- Location: Marseille, France
- Date: June 1982 – March 1985
- Attack type: Kidnapping, rape, aggravated murder

= Murder of Christelle Bancourt =

1982 child murder in Marseille, France

Christian Marletta was accused of rape, murder and dismemberment of Christelle Bancourt, a twelve-year-old girl, in Marseille. Marletta was convicted and sentenced to life imprisonment in 1985. He was released in 2006.

==Disappearance==
Christelle Bancourt went missing at around 6:20 pm on June 10, 1982, near the Le Bois Fleuri social services agency where she was going to the dentist. No one saw or heard anything.

==Bancourt murdered after being kidnapped==
Marletta had said that he went to the Bois Fleuri foyer, where he saw Christelle. Then, he said, he came back some time later and saw the girl again. Christian Marletta, who knew her, offered to bring her home and a few minutes later they had a slight accident, during which Christelle fell and passed out.

Marletta said that he brought Christelle home to take care of her. He put her on the bed and that Christelle looked at him strangely because she knew she shouldn't be there. Then, according to his confession, Marletta was seized with a feeling of panic and strangled Christelle until she was no longer breathing. He then allegedly took her to the bathroom to undress her, then decided to skin her body with knives and a chopper. When the police told him that Christelle had been raped, Marletta denied raping her.

==Investigation==
A week after Christelle's disappearance, a human trunk was discovered in a garbage bag in the parking lot of the Carrefour le Merlan hypermarket, about ten kilometers from the Le Bois Fleuri building. The autopsy showed that the trunk belonged to a young girl. Moreover, the young girl had been raped and sodomized, and the butchering showed that it was a professional who carried out this work.

The police then sought out suspect Christian Marletta. After being questioned, he denied being responsible for Christelle's disappearance. The police then took Marletta to the morgue to confront him with Christelle's body. Back at the Police Station, the police presented him with the garbage bags in which Christelle's body was discovered. Marletta confessed that the trash bags belonged to him, and confessed to having murdered Christelle.

==Discovery of body and aftermath==
In July 1982, an arm, a leg, and a head were found near Pointe Rouge, and after examination, the head turned out to be that of Christelle Bancourt. The autopsy performed on June 17, 1982 on the other pieces of Christelle's body revealed that she was killed no later than 36 hours before the discovery of the body (on June 15, 1982) and no earlier than 4 days before (on June 13, 1982). For the defense lawyers, if Christelle was killed between June 13 and June 15, 1982, that exonerates Marletta, since the latter was in Lot 3.

During the investigation, the police learned that Christian Marletta was accused in 1980 of having molested Christelle's twin sister, Chantal. At the time, the director of the home did not believe Chantal, and there was no investigation. However, according to Chantal, Christelle was undoubtedly murdered because Christian Marletta wanted revenge for this accusation.
◆ ◆ ◆ ◆ ◆ ◆ ◆
WHAT TO WORK ON: Rewrite the article on the murder of Christelle Bancourt, starting with "1982 child murder" and going on through "released in 2006.", and substitute "12-year-old" for "twelve-year-old".

Extracted data entries:
◆ ◆ ◆ ◆ ◆ ◆ ◆
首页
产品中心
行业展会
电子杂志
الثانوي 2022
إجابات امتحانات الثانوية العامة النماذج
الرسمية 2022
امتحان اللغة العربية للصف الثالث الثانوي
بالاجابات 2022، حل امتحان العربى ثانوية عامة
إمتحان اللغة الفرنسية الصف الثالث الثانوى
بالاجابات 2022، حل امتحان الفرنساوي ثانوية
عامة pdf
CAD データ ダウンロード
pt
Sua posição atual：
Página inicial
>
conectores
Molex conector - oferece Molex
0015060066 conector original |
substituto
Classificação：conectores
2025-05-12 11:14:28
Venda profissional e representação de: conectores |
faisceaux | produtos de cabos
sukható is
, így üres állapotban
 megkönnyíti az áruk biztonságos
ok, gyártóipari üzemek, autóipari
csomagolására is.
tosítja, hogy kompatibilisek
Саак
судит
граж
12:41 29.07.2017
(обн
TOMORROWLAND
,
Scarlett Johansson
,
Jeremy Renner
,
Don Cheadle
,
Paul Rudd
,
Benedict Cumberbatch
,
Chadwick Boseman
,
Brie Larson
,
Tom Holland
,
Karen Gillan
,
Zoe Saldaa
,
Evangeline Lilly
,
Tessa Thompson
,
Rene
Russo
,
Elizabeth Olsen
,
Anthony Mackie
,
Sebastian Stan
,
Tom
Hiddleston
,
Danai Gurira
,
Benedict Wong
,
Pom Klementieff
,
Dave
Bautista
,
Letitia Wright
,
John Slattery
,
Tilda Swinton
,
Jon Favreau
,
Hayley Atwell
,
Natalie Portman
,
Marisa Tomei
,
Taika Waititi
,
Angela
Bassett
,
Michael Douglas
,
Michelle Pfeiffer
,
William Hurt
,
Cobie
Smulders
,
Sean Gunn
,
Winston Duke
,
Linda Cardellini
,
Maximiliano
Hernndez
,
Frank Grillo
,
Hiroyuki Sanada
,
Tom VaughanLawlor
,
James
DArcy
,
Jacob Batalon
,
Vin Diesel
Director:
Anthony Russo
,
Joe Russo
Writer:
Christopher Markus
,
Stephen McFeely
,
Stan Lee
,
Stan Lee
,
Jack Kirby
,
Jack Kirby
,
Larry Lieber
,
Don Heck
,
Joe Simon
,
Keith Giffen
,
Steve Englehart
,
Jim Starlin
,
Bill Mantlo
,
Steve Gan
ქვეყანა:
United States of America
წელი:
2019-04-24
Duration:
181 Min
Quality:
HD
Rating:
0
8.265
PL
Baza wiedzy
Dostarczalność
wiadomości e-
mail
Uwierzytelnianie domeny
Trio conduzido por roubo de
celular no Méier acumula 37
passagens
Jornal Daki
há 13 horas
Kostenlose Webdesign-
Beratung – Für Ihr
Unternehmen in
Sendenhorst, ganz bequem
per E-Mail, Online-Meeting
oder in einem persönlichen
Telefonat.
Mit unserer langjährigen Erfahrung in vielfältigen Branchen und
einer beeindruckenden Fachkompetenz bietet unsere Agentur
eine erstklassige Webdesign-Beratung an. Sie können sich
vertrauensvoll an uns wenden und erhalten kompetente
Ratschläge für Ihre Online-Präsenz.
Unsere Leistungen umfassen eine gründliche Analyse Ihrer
◆ ◆ ◆ ◆ ◆ ◆ ◆
EXERCISE RESULT:
1982 child murder in Marseille, France

Christian Marletta was accused of rape, murder and dismemberment of Christelle Bancourt, a 12-year-old girl, in Marseille. Marletta was convicted and sentenced to life imprisonment in 1985. He was released in 2006.